Why else would they assume we'd be impressed with the kind of patronising PR puff embodied in the new Customer Charter from NatWest, which aims to become "Britain's most helpful bank" by, among other stunningly original ideas, opening some of its branches on Saturdays, early in the mornings and late in the evenings?
And why else would they defend their mega-size against the threat of break-up on the grounds that customers benefit from economies of scale, integrated service and free personal banking, when it is abundantly clear that the only people who have benefited is the bankers themselves.
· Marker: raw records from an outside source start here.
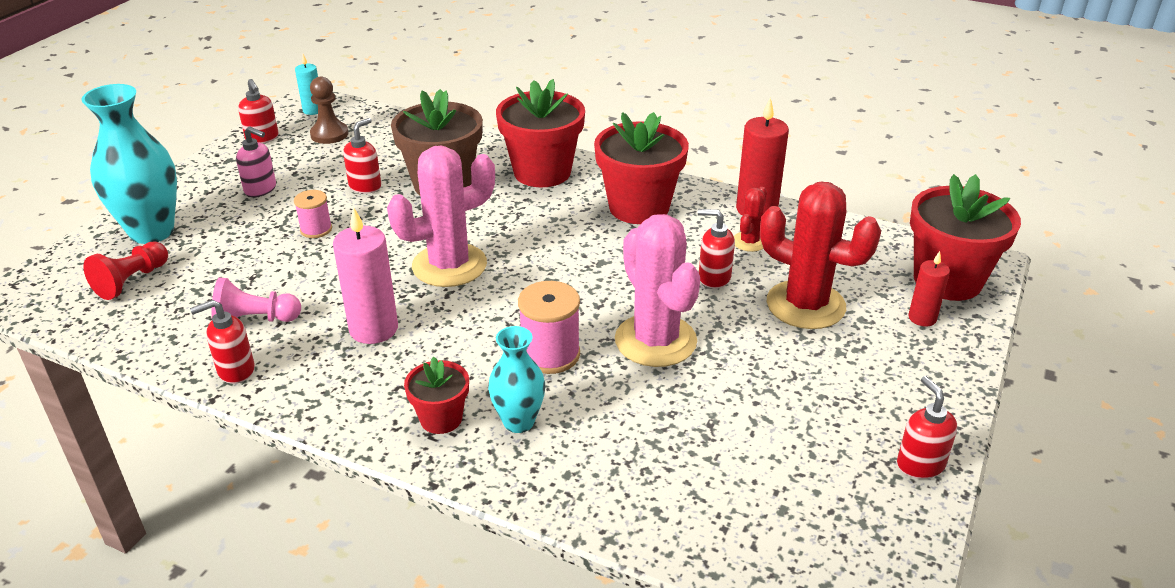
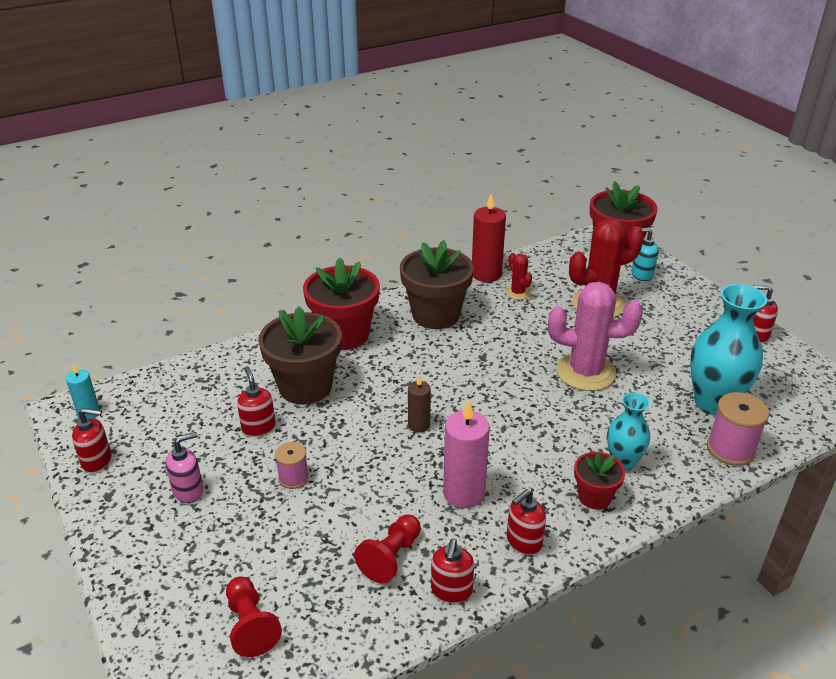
camera: 55 degrees left, 0 degrees up
turquoise vase [81,84,177,244] -> turquoise vase moved to [690,284,767,416]
pink pawn [212,277,301,322] -> red pawn [354,514,421,584]
brown pawn [310,76,348,144] -> none
pink cactus [387,146,495,287] -> brown candle [408,375,431,433]
pink spool [518,281,580,374] -> pink spool moved to [707,392,769,466]
red flower pot [594,112,689,224] -> brown flower pot [400,240,474,329]
red soap dispenser [698,209,735,289] -> red soap dispenser moved to [507,489,546,555]
red candle [908,251,950,326] -> turquoise soap dispenser [632,228,658,281]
Being too big to be allowed to fail—which is what the banks are—is different from being too big to fail which, as recent history demonstrates, is clearly not the case.
Trust in banks is low and falling, eroded not just by the bonus culture, reluctance to lend to small businesses and the unfettered ambition that led to the recession, but also by myriad smaller assaults on the customer.
Banks seem to hold all the cards, but unless they start paying more heed to the responsibilities that are the corollary of the rights they are so fond of invoking, they may find that public hostility is more damaging to the UK's fragile reputation as a leading financial services centre than any attempt at unilateral reform of the industry could ever be.
Indeed, unilateral reform would demonstrate the kind of strong leadership that could both cement our reputation as a financial services hub and improve the banking system. If the best talent really wants to go, then let it: the second- and third-best could prove much more effective.